• Task
Return every line of the items below verbatim, omitting the pictures.

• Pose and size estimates
________________

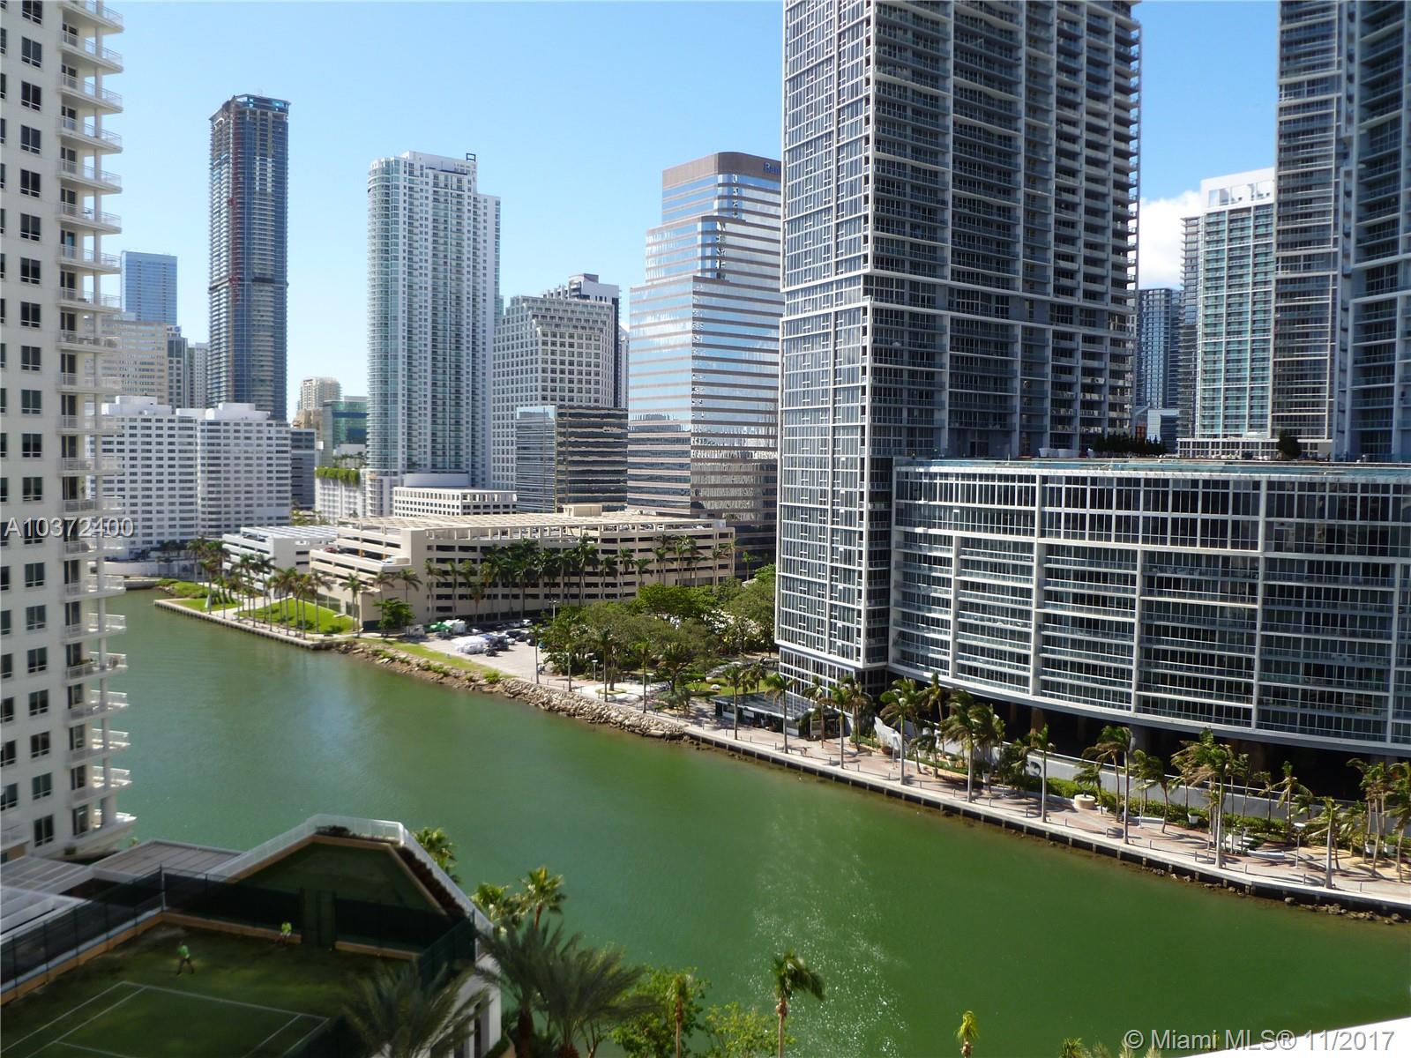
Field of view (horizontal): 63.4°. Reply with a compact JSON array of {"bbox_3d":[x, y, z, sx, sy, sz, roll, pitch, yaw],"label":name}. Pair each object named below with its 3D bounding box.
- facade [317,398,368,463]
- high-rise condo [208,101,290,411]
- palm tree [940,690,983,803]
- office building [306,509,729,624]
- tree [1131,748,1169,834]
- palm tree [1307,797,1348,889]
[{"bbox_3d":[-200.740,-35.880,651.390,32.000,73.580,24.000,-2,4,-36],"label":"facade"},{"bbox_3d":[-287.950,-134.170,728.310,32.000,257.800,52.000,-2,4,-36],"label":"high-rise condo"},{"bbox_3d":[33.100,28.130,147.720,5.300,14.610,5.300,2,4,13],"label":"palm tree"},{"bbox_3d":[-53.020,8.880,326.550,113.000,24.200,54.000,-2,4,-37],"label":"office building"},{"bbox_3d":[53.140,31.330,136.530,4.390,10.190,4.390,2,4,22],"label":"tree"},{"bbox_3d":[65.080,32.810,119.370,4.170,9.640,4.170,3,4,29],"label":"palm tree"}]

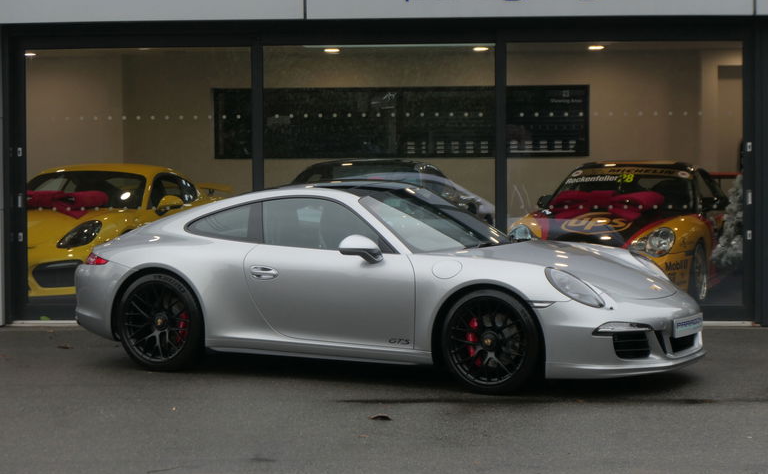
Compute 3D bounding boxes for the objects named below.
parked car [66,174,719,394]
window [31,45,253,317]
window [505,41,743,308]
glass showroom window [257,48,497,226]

________________

• Written reply
Field of view (horizontal): 63.4°. Reply with a compact JSON array of {"bbox_3d":[x, y, z, sx, sy, sz, roll, pitch, yaw],"label":name}. Pair each object named below with its 3D bounding box.
- facade [317,398,368,463]
- high-rise condo [208,101,290,411]
- palm tree [940,690,983,803]
- office building [306,509,729,624]
- tree [1131,748,1169,834]
- palm tree [1307,797,1348,889]
[{"bbox_3d":[-200.740,-35.880,651.390,32.000,73.580,24.000,-2,4,-36],"label":"facade"},{"bbox_3d":[-287.950,-134.170,728.310,32.000,257.800,52.000,-2,4,-36],"label":"high-rise condo"},{"bbox_3d":[33.100,28.130,147.720,5.300,14.610,5.300,2,4,13],"label":"palm tree"},{"bbox_3d":[-53.020,8.880,326.550,113.000,24.200,54.000,-2,4,-37],"label":"office building"},{"bbox_3d":[53.140,31.330,136.530,4.390,10.190,4.390,2,4,22],"label":"tree"},{"bbox_3d":[65.080,32.810,119.370,4.170,9.640,4.170,3,4,29],"label":"palm tree"}]

Compute 3D bounding boxes for the objects named below.
parked car [66,174,719,394]
window [31,45,253,317]
window [505,41,743,308]
glass showroom window [257,48,497,226]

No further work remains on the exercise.